No, but I once wittingly arrived at a party gruntled. (Does prevent mean farting before you eat the beans?)
I had no idea that was considered to be ungrammatic until a friend in high school had a similar reaction. She said either add ‘to be’ or shift to mowing and washing.
According to wiki, it’s also standard usage if used in interrogative and hypothetical contexts. So just the fact that it’s a question meets the standard. I’m guessing that the hypothetical is why “It seems like everyone is X, anymore” sounds OK. Or not. It sounds like some posters do not allow the hypothetical context.
In my dialect, the interrogative use of “any more” is grammatical (as it is in the parallel cases of “any longer,” “any less,” and “any better” mentioned above), but it doesn’t work with the hypothetical as you’ve constructed it.
Once again, out of curiosity, does a statement such as “Any longer, I go there” work for the “anymore, I go there” folks? This is a sincere question (I have no idea whether it sounds right or not to the speakers whose dialect allows the positive “anymore” construction.) My guess is that is probably does sound okay, but I don’t know. If so, are there similar positive instances of “any better” and “any less” that are common in dialect?
I use “anymore” in the positive sense, but I wouldn’t tend to use it in the beginning of a sentence either positively or negatively.
This sort of reaction is precisely why I started using the phrase.
I do the same with the “needs washed” type of construction.

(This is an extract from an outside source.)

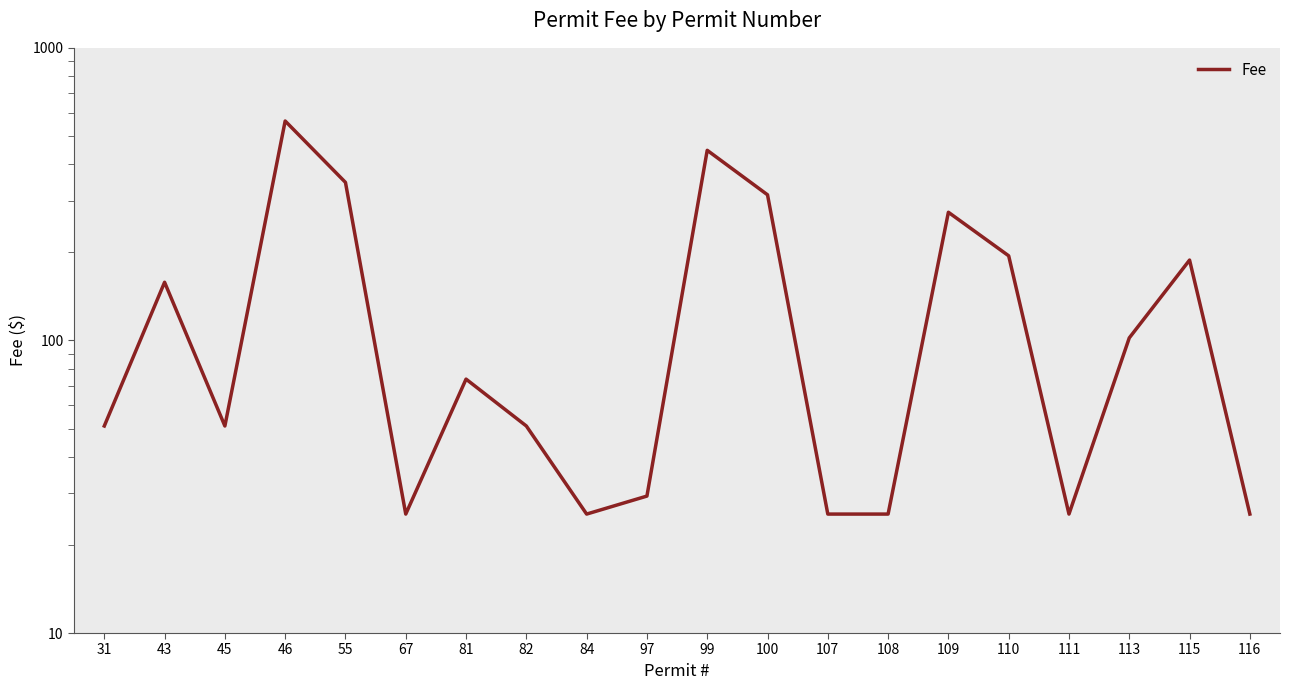

Read the value at 84.

25.5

I just can’t beat the “anymore” instinct out of me, but, for whatever reasons, “the car needs washed” is a wonderful construction to my ears, even though I did not grow up with it.
Should I take umbrage with being told that “so don’t I” makes no sense? I’m not under the illusion that it makes grammatical sense, so I don’t.
As a matter of fact, no, at least for me. I suspect it’s because, as I indicated, I don’t parse the word “anymore” as being semantically equivalent to “any more” (meaning some additional amount), but as a separate adverb with its own meaning (now, but not then).
As an aside, while I don’t object to the use of positive anymore at the beginning of a sentence, I don’t typically use it that way myself. I will almost invariably put it at the end.
One of us! One of us!
I actually think the versions with “anymore” at the beginning sound better. Sure, they sound a bit uneducated, but they aren’t as jarring as actually putting “anymore” at the end of a positive statement.
I find that “needs washed” sounds better than “needs washing,” although “needs to be washed” sounds better. I feel like there should be a word between “needs” and “washing.”
Some of my older Irish-American relatives used “Anymore” as a synonym for “nowadays,” but I never have.
I admit it is bewildering to me The usage doesn’t particularly bother me, but it does baffle me that it makes actual sense to you.
If someone asked you, “Do you have any more of that?” would you say, “Yes, I have any more”?